Over the past year, many of us have retreated to the woods for peace and solace on Virginia’s hiking trails. Sometimes, we all went to the same trails at the same time. These five less-crowded scenic trails will allow for a much-needed escape this spring.
Quiet hiking trails crisscross wooded Prince William Forest Park in Triangle. Just a mile from bustling I-95, you’ll feel miles away as you meander along serene trails with hidden waterfalls and creekside views, like the Laurel Loop Trail. An easy 2.2-mile loop begins left of the visitor center, guiding visitors into the national forest. Connect with the Birch Bluff Trail to stroll alongside the calming cascades of South Fork Quantico Creek.
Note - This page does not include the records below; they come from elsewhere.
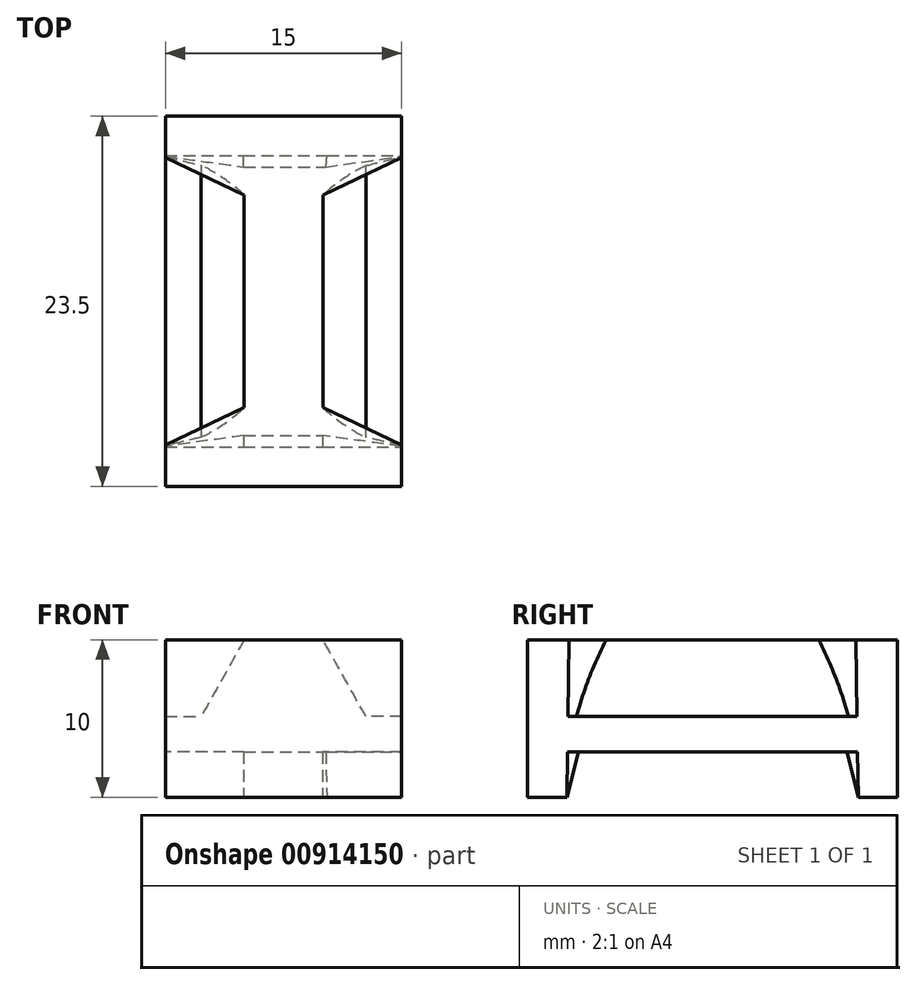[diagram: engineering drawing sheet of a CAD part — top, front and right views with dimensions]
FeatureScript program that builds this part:
annotation { "Feature Type Name" : "Feature", "Feature Type Description" : "" }
export const myFeature = defineFeature(function(context is Context, id is Id, definition is map)
    precondition{}
    {
        {
            var Q0;
            Q0=qCreatedBy(makeId("Top.planeOp"),FACE);
            var sketch = newSketch(context, id + "F0", { "sketchPlane" : qUnion([Q0])});
            skLineSegment(sketch, "E0.bottom", {"start": v(-7.5, 11.75) * mm, "end": v(7.5, 11.75) * mm});
            skLineSegment(sketch, "E0.top", {"start": v(-7.5, -11.75) * mm, "end": v(7.5, -11.75) * mm});
            skLineSegment(sketch, "E0.left", {"start": v(-7.5, 11.75) * mm, "end": v(-7.5, -11.75) * mm});
            skLineSegment(sketch, "E0.right", {"start": v(7.5, 11.75) * mm, "end": v(7.5, -11.75) * mm});
            skSolve(sketch);
        }
        {
            var Q0;
            Q0=makeQuery(id+"F0.imprint","IMPRINT",FACE,{"disambiguationData":[TD([[makeQuery(id+"F0.imprint","IMPRINT",EDGE,{"derivedFrom":sQuery(id+"F0.wireOp",EDGE,"E0.bottom")}),-1.0]])]});
            extrude(context, id + "F1", {"entities" : qUnion([Q0]), "depth" : 2.25 * mm, "offsetDistance" : 25 * mm, "symmetric" : true});
        }
        {
            var Q0;
            Q0=qCreatedBy(makeId("Top.planeOp"),FACE);
            cPlane(context, id + "F2", {"entities" : qUnion([Q0]), "cplaneType" : CPlaneType.OFFSET, "offset" : 6 * mm, "width" : 150 * mm, "height" : 150 * mm});
        }
        {
            var Q0;
            Q0=qCreatedBy(makeId("Top.planeOp"),FACE);
            cPlane(context, id + "F3", {"entities" : qUnion([Q0]), "cplaneType" : CPlaneType.OFFSET, "offset" : 4 * mm, "oppositeDirection" : true, "width" : 150 * mm, "height" : 150 * mm});
        }
        {
            var Q0;
            Q0=qCreatedBy(id+"F2.planeOp",FACE);
            var sketch = newSketch(context, id + "F4", { "sketchPlane" : qUnion([Q0])});
            skLineSegment(sketch, "E1", {"start": v(7.5, -11.75) * mm, "end": v(7.5, -9.12) * mm});
            skLineSegment(sketch, "E2", {"start": v(7.5, -9.12) * mm, "end": v(2.5, -6.75) * mm});
            skLineSegment(sketch, "E3", {"start": v(2.5, -6.75) * mm, "end": v(-2.5, -6.75) * mm});
            skLineSegment(sketch, "E4", {"start": v(-2.5, -6.75) * mm, "end": v(-7.5, -9.12) * mm});
            skLineSegment(sketch, "E5", {"start": v(-7.5, -9.12) * mm, "end": v(-7.5, -11.75) * mm});
            skLineSegment(sketch, "E6", {"start": v(-7.5, -11.75) * mm, "end": v(7.5, -11.75) * mm});
            skLineSegment(sketch, "E7.MirrorCS", {"start": v(-2.5, 6.75) * mm, "end": v(-7.5, 9.12) * mm});
            skLineSegment(sketch, "E8.MirrorCS", {"start": v(7.5, 11.75) * mm, "end": v(7.5, 9.12) * mm});
            skLineSegment(sketch, "E9.MirrorCS", {"start": v(7.5, 9.12) * mm, "end": v(2.5, 6.75) * mm});
            skLineSegment(sketch, "E10.MirrorCS", {"start": v(-7.5, 9.12) * mm, "end": v(-7.5, 11.75) * mm});
            skLineSegment(sketch, "E11.MirrorCS", {"start": v(2.5, 6.75) * mm, "end": v(-2.5, 6.75) * mm});
            skLineSegment(sketch, "E12.MirrorCS", {"start": v(-7.5, 11.75) * mm, "end": v(7.5, 11.75) * mm});
            skSolve(sketch);
        }
        {
            var Q0;
            Q0=qCreatedBy(id+"F3.planeOp",FACE);
            var sketch = newSketch(context, id + "F5", { "sketchPlane" : qUnion([Q0])});
            skLineSegment(sketch, "E13.bottom", {"start": v(-7.5, -11.75) * mm, "end": v(7.5, -11.75) * mm});
            skLineSegment(sketch, "E13.top", {"start": v(-7.5, -9.25) * mm, "end": v(-2.54, -9.25) * mm});
            skLineSegment(sketch, "E13.left", {"start": v(-7.5, -11.75) * mm, "end": v(-7.5, -9.25) * mm});
            skLineSegment(sketch, "E13.right", {"start": v(7.5, -11.75) * mm, "end": v(7.5, -9.25) * mm});
            skLineSegment(sketch, "E14.MirrorCS", {"start": v(7.5, 11.75) * mm, "end": v(7.5, 9.25) * mm});
            skLineSegment(sketch, "E15.MirrorCS", {"start": v(-7.5, 11.75) * mm, "end": v(-7.5, 9.25) * mm});
            skLineSegment(sketch, "E16.MirrorCS", {"start": v(-7.5, 9.25) * mm, "end": v(-2.54, 9.25) * mm});
            skLineSegment(sketch, "E17.MirrorCS", {"start": v(-7.5, 11.75) * mm, "end": v(7.5, 11.75) * mm});
            skLineSegment(sketch, "E18", {"start": v(-2.54, -9.25) * mm, "end": v(2.48, -9.25) * mm});
            skLineSegment(sketch, "E19", {"start": v(2.48, -9.25) * mm, "end": v(7.5, -9.25) * mm});
            skLineSegment(sketch, "E20", {"start": v(-2.54, 9.25) * mm, "end": v(2.76, 9.25) * mm});
            skLineSegment(sketch, "E21", {"start": v(2.76, 9.25) * mm, "end": v(7.5, 9.25) * mm});
            skSolve(sketch);
        }
        {
            var Q1;
            Q1=makeQuery(id+"F4.imprint","IMPRINT",FACE,{"disambiguationData":[TD([[makeQuery(id+"F4.imprint","IMPRINT",EDGE,{"derivedFrom":sQuery(id+"F4.wireOp",EDGE,"E7.MirrorCS")}),-1.0]])]});
            var Q2;
            Q2=makeQuery(id+"F5.imprint","IMPRINT",FACE,{"disambiguationData":[TD([[makeQuery(id+"F5.imprint","IMPRINT",EDGE,{"derivedFrom":sQuery(id+"F5.wireOp",EDGE,"E14.MirrorCS")}),-1.0]])]});
            loft(context, id + "F6", {"operationType" : NewBodyOperationType.ADD, "sheetProfilesArray" : [{ "sheetProfileEntities" : qUnion([Q1]) }, { "sheetProfileEntities" : qUnion([Q2]) }]});
        }
        {
            var Q1;
            Q1=makeQuery(id+"F4.imprint","IMPRINT",FACE,{"disambiguationData":[TD([[makeQuery(id+"F4.imprint","IMPRINT",EDGE,{"derivedFrom":sQuery(id+"F4.wireOp",EDGE,"E1")}),1.0]])]});
            var Q2;
            Q2=makeQuery(id+"F5.imprint","IMPRINT",FACE,{"disambiguationData":[TD([[makeQuery(id+"F5.imprint","IMPRINT",EDGE,{"derivedFrom":sQuery(id+"F5.wireOp",EDGE,"E13.bottom")}),1.0]])]});
            loft(context, id + "F7", {"operationType" : NewBodyOperationType.ADD, "sheetProfilesArray" : [{ "sheetProfileEntities" : qUnion([Q1]) }, { "sheetProfileEntities" : qUnion([Q2]) }]});
        }
        {
            var Q0;
            Q0=qCreatedBy(makeId("Front.planeOp"),FACE);
            cPlane(context, id + "F8", {"entities" : qUnion([Q0]), "cplaneType" : CPlaneType.OFFSET, "offset" : 10.1 * mm, "width" : 150 * mm, "height" : 150 * mm});
        }
        {
            var Q0;
            Q0=qCreatedBy(id+"F8.planeOp",FACE);
            var sketch = newSketch(context, id + "F9", { "sketchPlane" : qUnion([Q0])});
            skLineSegment(sketch, "E22", {"start": v(5.86, 0) * mm, "end": v(2.5, 6) * mm});
            skLineSegment(sketch, "E23", {"start": v(2.5, 6) * mm, "end": v(-2.5, 6) * mm});
            skLineSegment(sketch, "E24", {"start": v(-2.5, 6) * mm, "end": v(-5.86, 0) * mm});
            skLineSegment(sketch, "E25", {"start": v(-5.86, 0) * mm, "end": v(5.86, 0) * mm});
            skSolve(sketch);
        }
        {
            var Q0;
            Q0=makeQuery(id+"F9.imprint","IMPRINT",FACE,{"disambiguationData":[TD([[makeQuery(id+"F9.imprint","IMPRINT",EDGE,{"derivedFrom":sQuery(id+"F9.wireOp",EDGE,"E22")}),1.0]])]});
            extrude(context, id + "F10", {"entities" : qUnion([Q0]), "operationType" : NewBodyOperationType.ADD, "oppositeDirection" : true, "depth" : 20.1 * mm, "offsetDistance" : 25 * mm});
        }
    });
Shenandoah River State Park (pictured above) is less than 10 miles from Shenandoah National Park’s Front Royal entrance, yet this idyllic state park sees a fraction of the visitors. Escape the crowds—and overcrowded parking lots—on nearly 20 hiking trails, like the forested Hemlock Hollow Trail. This easy trail connects with the Overlook Trail to reach Culler’s Overlook for sweeping views across Massanutten Mountain. This hike shares a trailhead with the Bluebell Trail, a 1-mile stretch that wows with cobalt, lilac and pale blue-colored bluebells that neatly line this trail in early spring.
Once an alternate route for the Appalachian Trail, the 250-mile-long Tuscarora Trail stretches from Pennsylvania to Virginia. There are many sections to hike along this wild and rugged long-distance trail, but a hike to love is the 2-mile out-and-back hike to Eagle Rock in Frederick County. Scenic rocky outcrops and even a bench await summit-bound hikers eager to revel in far reaching views across the George Washington National Forest.
The strenuous hike to Humpback Rocks is deservedly among the most popular hikes in the state for scenic vistas of the Blue Ridge Mountains. For a less-trafficked hike, look left to the Jack Albright Loop, which sets off just left of the trail to Humpback Rocks. This moderate 3.8-mile loop hike along the Appalachian Trail and Jack Albright Loop stuns, first with magnificent panoramas of the Rockfish Valley from the Glass Hollow Overlook. Then, at the hike’s midpoint, a short spur trail leads to the remains of a private plane that crashed into this craggy mountain in the 1960s. //
For a longer hike, look to the 8.4-mile out-and-back hike that leads to spring-fed Emerald Pond in New Market. This quiet hike, primarily along the Massanutten Trail and Bird Knob Trail, starts out steep but rewards mightily with tremendous west-facing vistas from a rocky overlook after less than 2 miles. Continue on for a playful rock scramble and then an enchanting walk through the woods en route to Emerald Pond. The curious emerald-colored water is both breathtaking and captivating.